Fliers win second trial

Flying along the coast: Paramotoring has been approved at Pinnaroo Point in Hillarys for a second trial, this time lasting 12 months.
Flying along the coast: Paramotoring has been approved at Pinnaroo Point in Hillarys for a second trial, this time lasting 12 months.

A TRIAL of paramotoring at Pinnaroo Point in Hillarys has been extended for another year.

City of Joondalup officers had recommended the WA Sky Pirates (WASP) Paramotor Club have use of Pinnaroo Point for take-off and landing between April 1 and September 30 each year, subject to the club submitting an annual flight log.

But at last Tuesday’s council meeting, Mayor Troy Pickard moved an alternative recommendation to allow the club to use the land until June 30 next year.

The second trial would be run under the same conditions imposed on the six-month trial, which was approved in August, 2013, and held from January 4 to July 5.

Mr Pickard also requested community consultation with residents within 300m of the Pinnaroo Point site at the beginning of May.

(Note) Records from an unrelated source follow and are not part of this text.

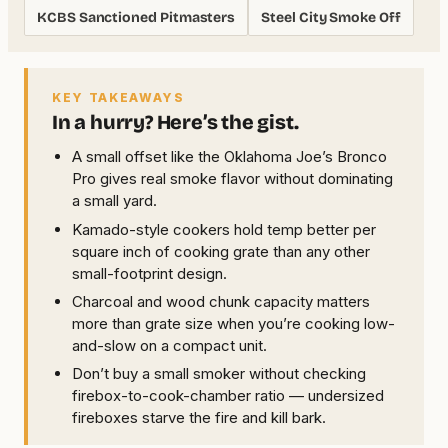
KCBS Sanctioned Pitmasters
Steel City Smoke Off
KEY TAKEAWAYS
In a hurry? Here’s the gist.
A small offset like the Oklahoma Joe’s Bronco
Pro gives real smoke flavor without dominating
a small yard.
Kamado-style cookers hold temp better per
square inch of cooking grate than any other
small-footprint design.
Charcoal and wood chunk capacity matters
more than grate size when you’re cooking low-
and-slow on a compact unit.
Don’t buy a small smoker without checking
firebox-to-cook-chamber ratio — undersized
fireboxes starve the fire and kill bark.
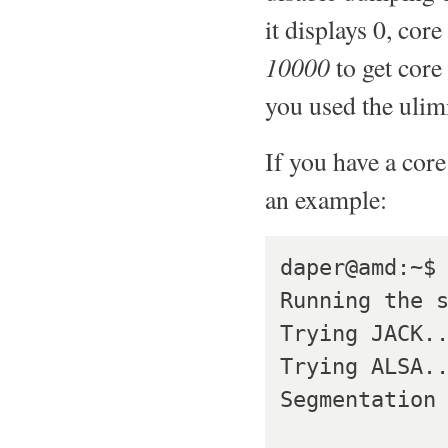
it displays 0, core
10000
to get core
you used the uli
If you have a core
an example:
daper@amd:~$ 
Running the s
Trying JACK..
Trying ALSA..
Segmentation 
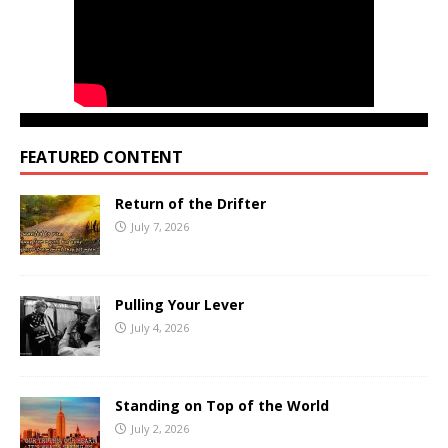
FEATURED CONTENT
Return of the Drifter
July 7, 2026
Pulling Your Lever
July 4, 2026
Standing on Top of the World
July 2, 2026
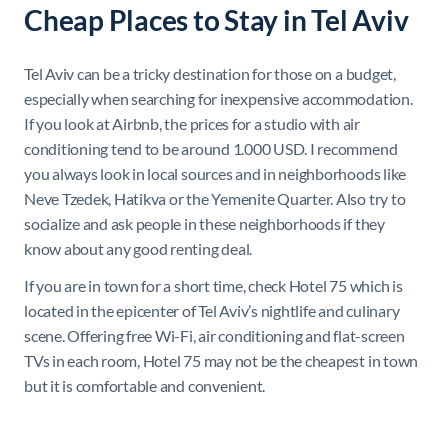
Cheap Places to Stay in Tel Aviv
Tel Aviv can be a tricky destination for those on a budget,
especially when searching for inexpensive accommodation.
If you look at Airbnb, the prices for a studio with air
conditioning tend to be around 1.000 USD. I recommend
you always look in local sources and in neighborhoods like
Neve Tzedek, Hatikva or the Yemenite Quarter. Also try to
socialize and ask people in these neighborhoods if they
know about any good renting deal.
If you are in town for a short time, check Hotel 75 which is
located in the epicenter of Tel Aviv’s nightlife and culinary
scene. Offering free Wi-Fi, air conditioning and flat-screen
TVs in each room, Hotel 75 may not be the cheapest in town
but it is comfortable and convenient.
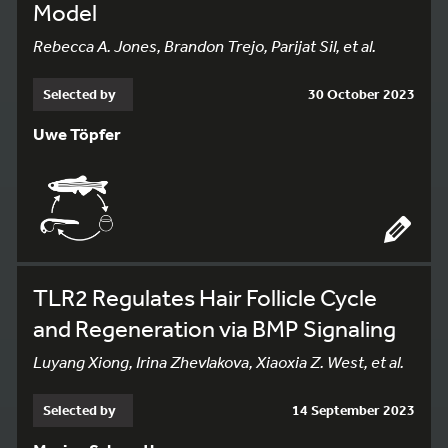
Model
Rebecca A. Jones, Brandon Trejo, Parijat Sil, et al.
Selected by
30 October 2023
Uwe Töpfer
TLR2 Regulates Hair Follicle Cycle
and Regeneration via BMP Signaling
Luyang Xiong, Irina Zhevlakova, Xiaoxia Z. West, et al.
Selected by
14 September 2023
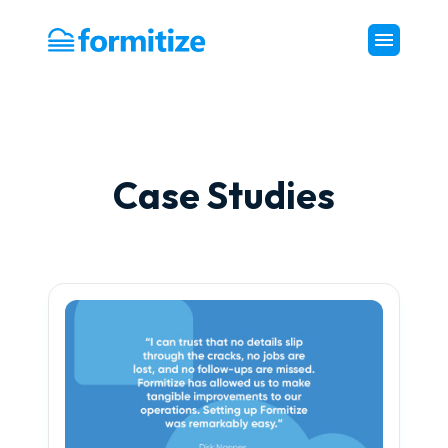
Formitize
Case Studies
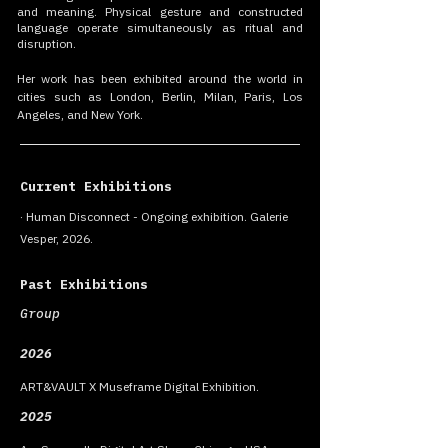
and meaning. Physical gesture and constructed
language operate simultaneously as ritual and
disruption.
Her work has been exhibited around the world in
cities such as London, Berlin, Milan, Paris, Los
Angeles, and New York.
Current Exhibitions
· Human Disconnect - Ongoing exhibition. Galerie
Vesper, 2026.
Past Exhibitions
Group
2026
ART&VAULT X Museframe Digital Exhibition.
2025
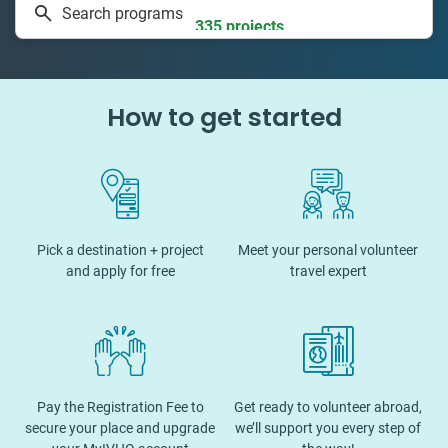
Search programs
335 projects
How to get started
Pick a destination + project
Meet your personal volunteer
and apply for free
travel expert
Pay the Registration Fee to
Get ready to volunteer abroad,
secure your place and upgrade
we’ll support you every step of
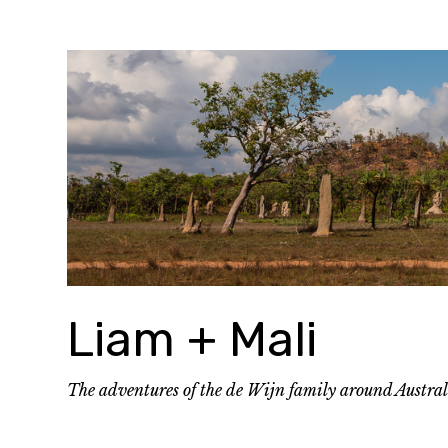
Skip
to
content
Liam + Mali
The adventures of the de Wijn family around Austra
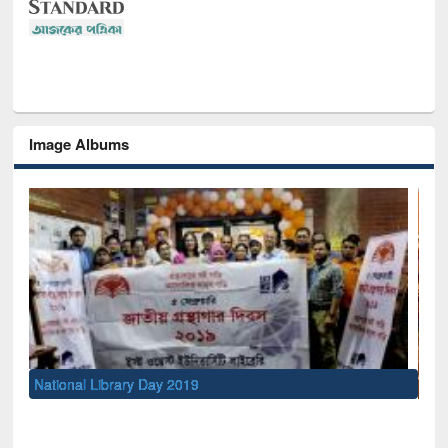
Image Albums
Sem
Men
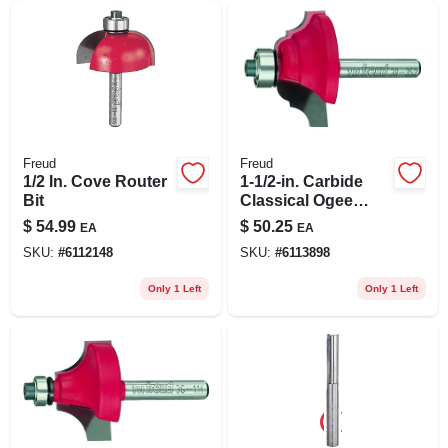
Freud
Freud
1/2 In. Cove Router
1-1/2-in. Carbide
Bit
Classical Ogee
Router Bit
$
54.99
$
50.25
EA
EA
SKU:
#
6112148
SKU:
#
6113898
Only 1 Left
Only 1 Left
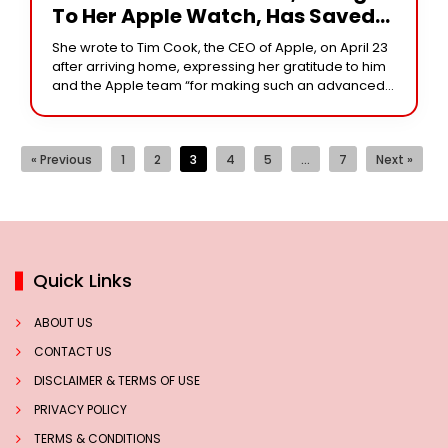
To Her Apple Watch, Has Saved
Her Life. He Wrote Back In
She wrote to Tim Cook, the CEO of Apple, on April 23
Response.
after arriving home, expressing her gratitude to him
and the Apple team “for making such an advanced
and
« Previous
1
2
3
4
5
…
7
Next »
Quick Links
ABOUT US
CONTACT US
DISCLAIMER & TERMS OF USE
PRIVACY POLICY
TERMS & CONDITIONS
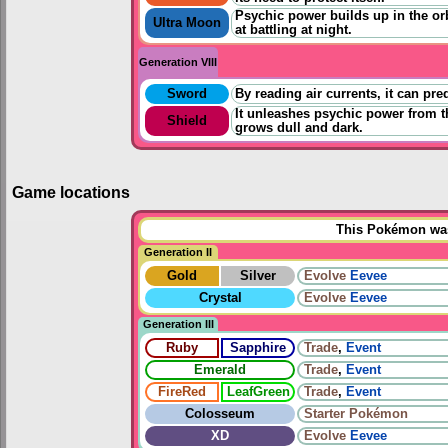
Psychic power builds up in the orb
Ultra Moon
at battling at night.
Generation VIII
Sword
By reading air currents, it can pre
It unleashes psychic power from t
Shield
grows dull and dark.
Game locations
This Pokémon was 
Generation II
Gold
Silver
Evolve
Eevee
Crystal
Evolve
Eevee
Generation III
Ruby
Sapphire
Trade
,
Event
Emerald
Trade
,
Event
FireRed
LeafGreen
Trade
,
Event
Colosseum
Starter Pokémon
XD
Evolve
Eevee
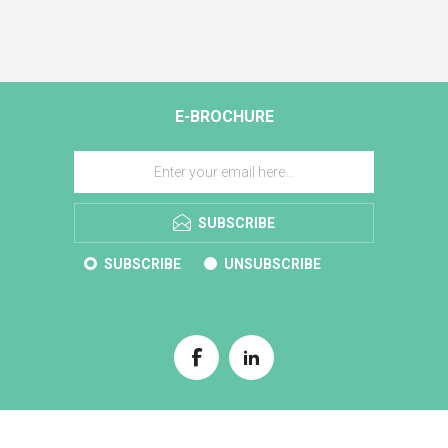
E-BROCHURE
SUBSCRIBE
SUBSCRIBE
UNSUBSCRIBE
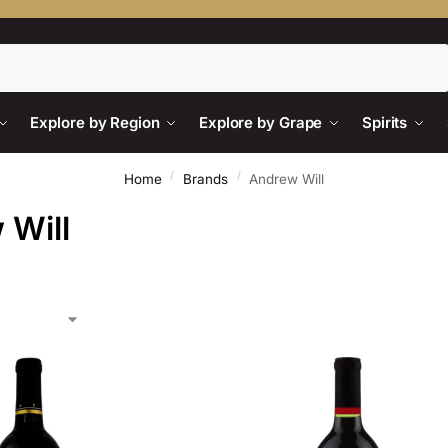
Search
Explore by Region
Explore by Grape
Spirits
/
/
Home
Brands
Andrew Will
 Will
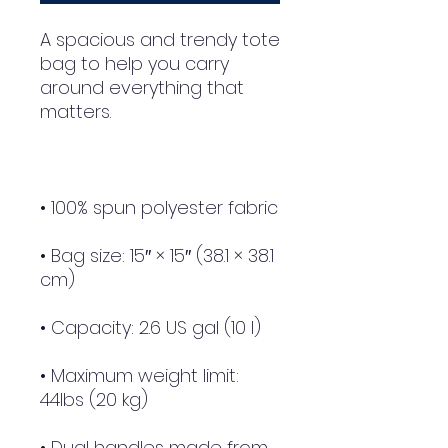
A spacious and trendy tote 
bag to help you carry 
around everything that 
• Bag size: 15″ × 15″ (38.1 × 38.1 
• Maximum weight limit: 
• Dual handles made from 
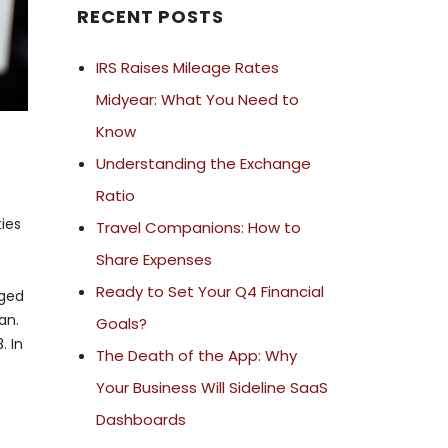
RECENT POSTS
IRS Raises Mileage Rates
Midyear: What You Need to
Know
Understanding the Exchange
Ratio
ties
Travel Companions: How to
Share Expenses
Ready to Set Your Q4 Financial
nged
an.
Goals?
. In
The Death of the App: Why
Your Business Will Sideline SaaS
Dashboards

‘I think it’s appropriate that we have a full summer of the trial, which is during weather conditions that allows this activity to occur, and then actually seeking the views of the community,’ he said.

‘We haven’t sought the views of the community at the conclusion of the current trial and that’s one of the issues that I have. If the community doesn’t have an issue with paramotors on the coast then I’m comfortable with that, but at this point in time we haven’t actually asked them.’

Crs Brian Corr and Mike Norman supported the idea of extending the trial.

‘We should allow residents living near Pinnaroo Point to determine whether their (paramotorists) operation will have any real impact on their amenity or not,’ Cr Norman said.

‘I would be surprised if residents in Hillarys experience any negative impact from paramotors using Pinnaroo Point because the take-off and landing site is about 150m away from the nearest house.’

However, Cr Kerry Hollywood said there were still noise concerns.

‘Whilst paramotors look exciting flying over the beach, noise takes away from the serenity of being on our pristine beaches,’ she said.

Cr John Chester said he found ‘paramotoring a very exciting concept and something which the City should embrace enthusiastically’.

‘The bottom line is that if anything is unacceptable we can curtail the activity at a moment’s notice, so we don’t want to get too tied up in worrying about the noise,’ he said.

Cr Tom McLean said while paramotors were noisy, it was only momentary.

The officers’ recommendation for seasonal use of Pinnaroo Point was defeated 10-1.

Cr Hollywood alone voted for the officers’ recommendation.

Mr Pickard’s alternate recommendation was passed unanimously.

Paramotoring involves participants flying along the coast using a parachute, small engine and propeller.